W杯アジア最終予選UAE戦に75分から出場した原口元気。1点を追う展開で、ボランチの大島僚太との交代だったが、その使命を聞いた原口の心中は複雑だった。ハリルホジッチからは「長谷部の前で香川の後ろ。ただ、あくまでバランスは崩すな」と言われたという。

 ボランチにしては攻撃的な役割。とはいえ中盤のバランスを崩すことなく攻撃に加勢するのは難しかった。本来なら2列目、本人の希望とすれば左のワイドでプレーしたい選手は、その能力を封じ込まれたまま、敗戦のホイッスルを聞かねばならなかった。

 UAE戦の4日前に始まったブンデスリーガで、ヘルタ・ベルリンの原口は上々の滑り出しを見せている。

 ドイツ杯やヨーロッパリーグ予選を経て、ある程度は戦力の見極めや戦術の構築ができている状態で迎えたブンデスリーガ開幕戦、フライブルク戦にフル出場。芝の温度を測れば40度を超えたとドイツでは大騒ぎだった"灼熱"の中、90分間走り抜いた。パル・ダルダイ監督から名指しで賞賛され、キッカー誌ではマン・オブ・ザ・マッチに選出された。

試合では2点に絡んだ。先制点は原口が中盤から前線に長いボールを入れ、ヴェダド・イビシェビッチがワンタッチではたくとウラディミル・ダリダが決めた。後半ロスタイムに同点にされた後の勝ち越し点は、味方のロングボールからの展開。競り合いの末、ボールを奪った原口が仕掛けてシュートを放つ。これは至近距離の相手に弾かれるが、こぼれ球をイエンス・ヘゲラーがつなぎ、最後はユリアン・シーバーが押し込んだ。

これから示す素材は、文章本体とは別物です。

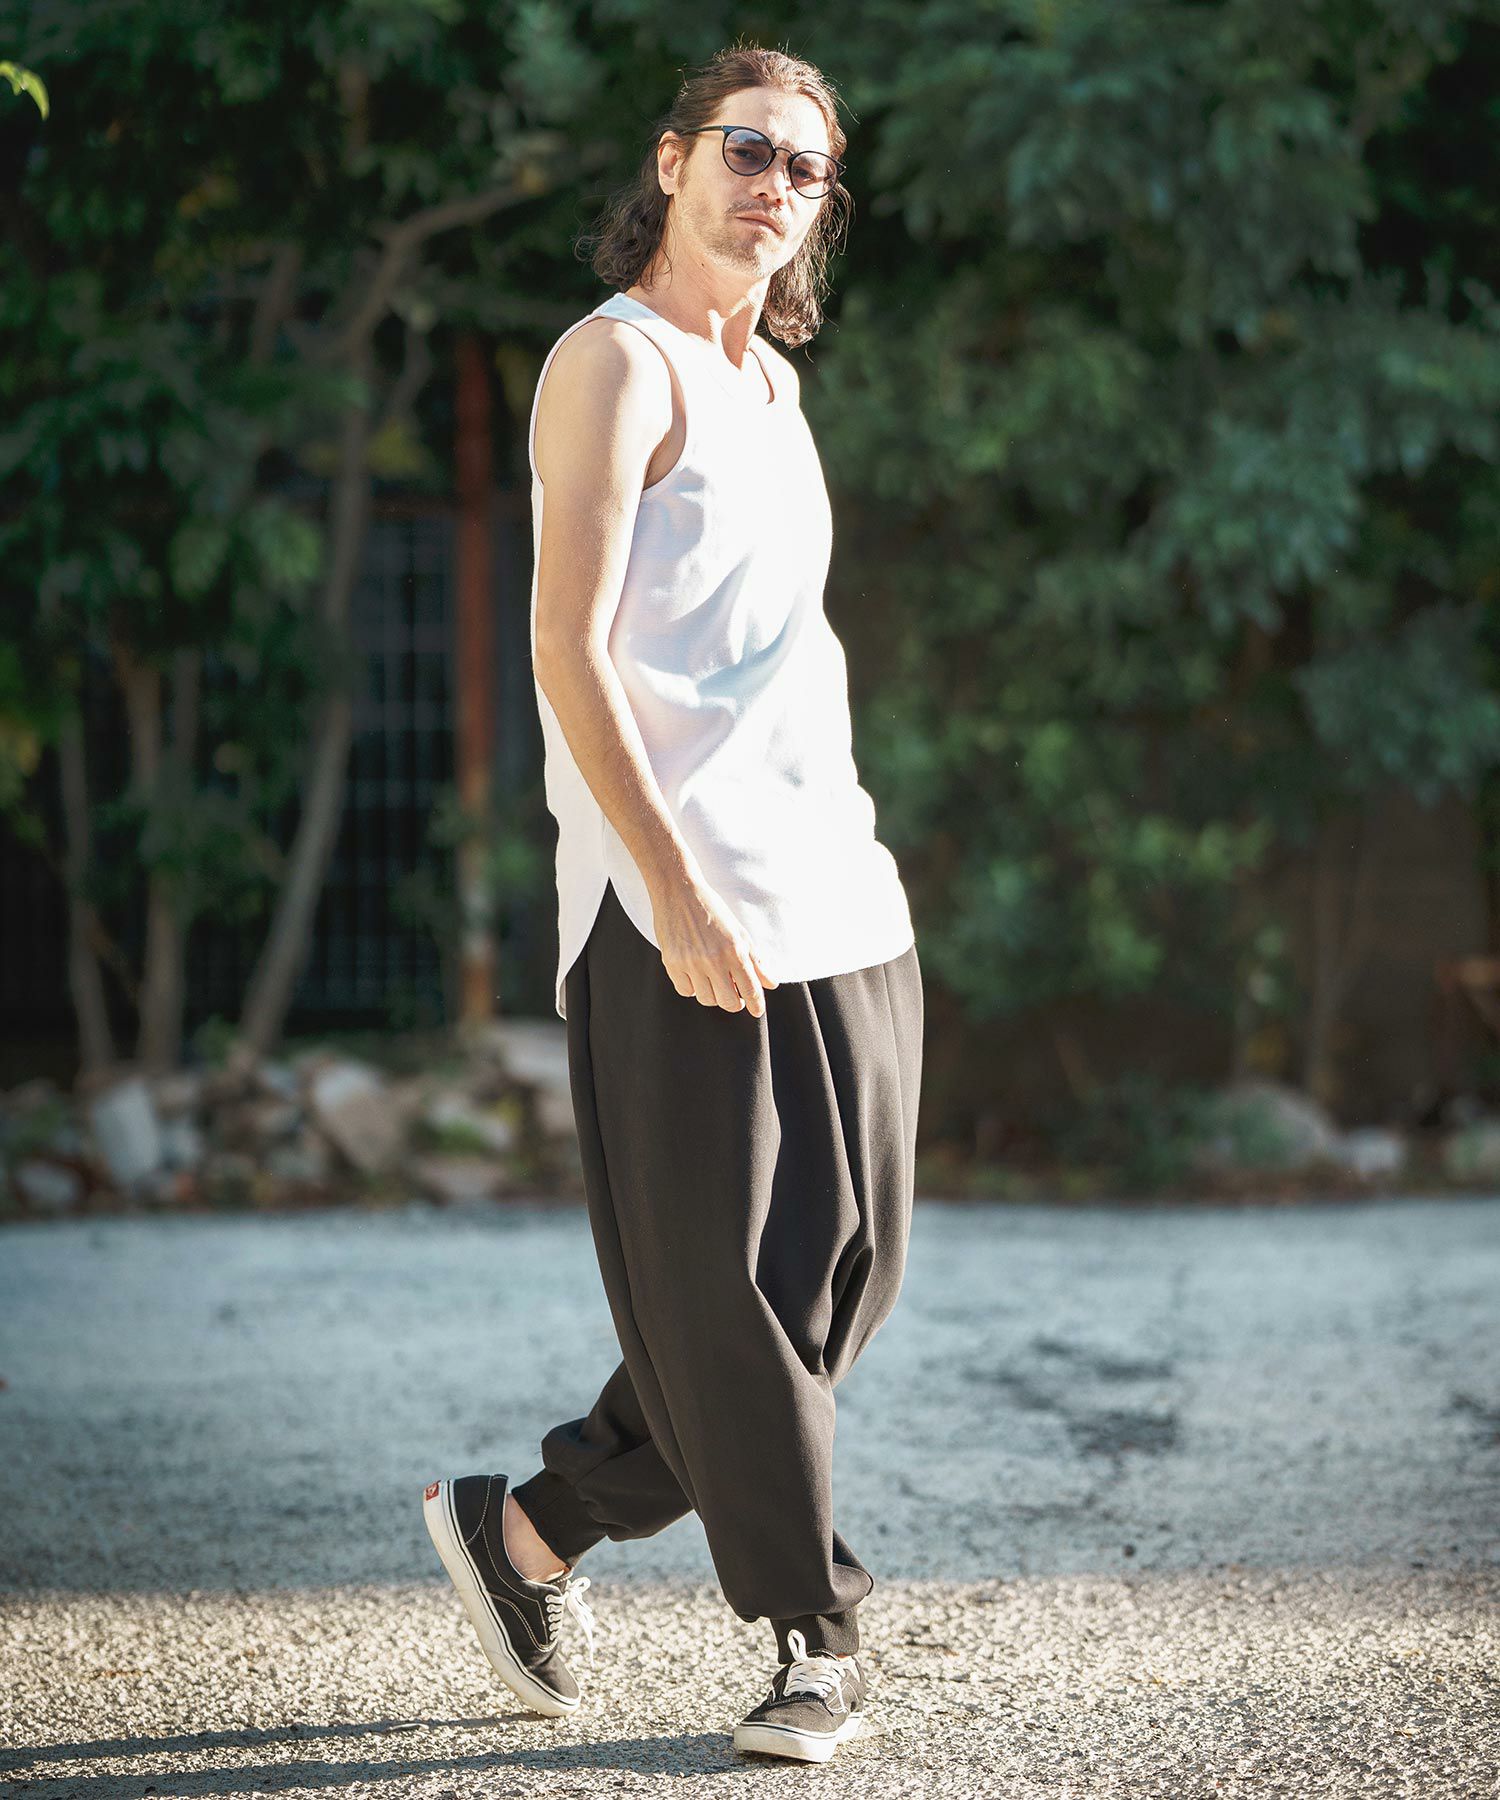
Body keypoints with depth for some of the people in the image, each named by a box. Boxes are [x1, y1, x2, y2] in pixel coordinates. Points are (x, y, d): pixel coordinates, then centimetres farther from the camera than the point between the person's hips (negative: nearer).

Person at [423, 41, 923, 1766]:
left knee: (841, 1273, 8)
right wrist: (680, 894, -22)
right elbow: (570, 648, -16)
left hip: (838, 900, 9)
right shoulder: (617, 362, -6)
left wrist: (847, 862, 20)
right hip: (683, 912, -9)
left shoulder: (772, 382, 19)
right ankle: (813, 1635, 9)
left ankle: (532, 1528, 20)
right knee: (730, 1288, -3)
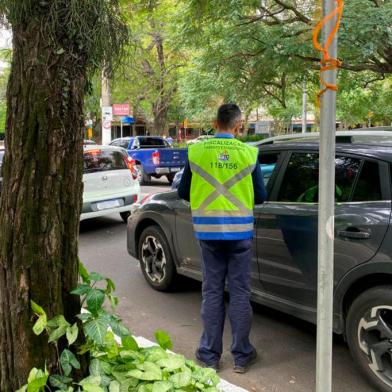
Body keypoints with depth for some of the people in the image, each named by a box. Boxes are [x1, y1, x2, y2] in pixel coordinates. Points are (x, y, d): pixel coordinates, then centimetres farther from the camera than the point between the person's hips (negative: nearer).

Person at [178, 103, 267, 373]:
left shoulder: (196, 151, -2)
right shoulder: (249, 153, -4)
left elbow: (183, 192, 6)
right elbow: (260, 197, 2)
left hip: (208, 230, 1)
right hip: (240, 231, -1)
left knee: (212, 292, 10)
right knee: (240, 293, 8)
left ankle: (209, 355, 18)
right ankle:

 厳しい天候の中での試合だっただけに、試合後の原口は「勝ってよかった」と子供のような笑顔を見せた。「脚の全部の筋肉がつった」と笑い、「これで勝たなかったら、がっかりしてたと思う」と安堵した。

 とはいえ、自分自身のプレーに対しては少々不満が残った。

「今年はアシストの前じゃなくて、アシストなのかゴールを決めるのか。もう一個前で仕事をしたい」

 攻撃の選手として、本来の自分の役割を果たしたい。そのためには多少のエゴを出すことも厭わない覚悟がある。

「まず今季の1点目を取ることが大事なので。去年はチームが勝てばいいとか、チームのためにという気持ちが強かったですけど、今年は毎試合点を取るつもりで形、数字を出していかないと、今年はポジション争いが激しいかので」

 チームの中では運動量が多く、器用で視野も広い原口は、複数のポジションで遜色ないプレーができる。だからこそ、日本人にありがちではあるが、チームに貢献はできても、自分が本当にやりたい仕事からは遠くなることが多い。もちろんその中で立ち位置を確立していくケースもあり、昨季の原口もそうだった。だが、今年は違う1年にしたいという気持ちがある。

 それは現在召集されている日本代表でも同様だ。

「今年は点を取って、前で使ってもらえるようになるというのが目標。点を取っていれば、必ず前で使ってくれると思うので。去年はあんな数字(リーグ戦2得点、ドイツ杯1得点)だったので、ハリルさんが僕の適性を考えていろいろポジションをいじってくれたりしたんですけど、数字で示せたら前で使ってもらえることもあるだろうし。できれば前で勝負したいです」

 中盤ではなく、攻撃の選手としての仕事をしたい。そんな原口自身が望む役割に近いのは、むしろクラブより代表のほうかもしれない。

「(代表では)よりダイレクトにゴールに近いところでのチャンスメイク、仕留めるような動きが必要になってくる。それは僕の今の課題でもあるし、そういうのを本番で出せたら一番自信になると思う。よりゴールへの意識を出していけたら、ゴールが近づくんじゃないかなと思う。結果を出したいですよね。それしかポジションを奪っていく道はないと思うし、結果を求めてやりたいです」

 6日のタイ戦を含めて、代表では今後もボランチで途中出場という使われ方をする可能性が高い。その中で前線の望むポジションで定着するにはどのようなプレーでアピールする必要があるのか。自問自答をしながら、原口はアジア最終予選に臨んでいる。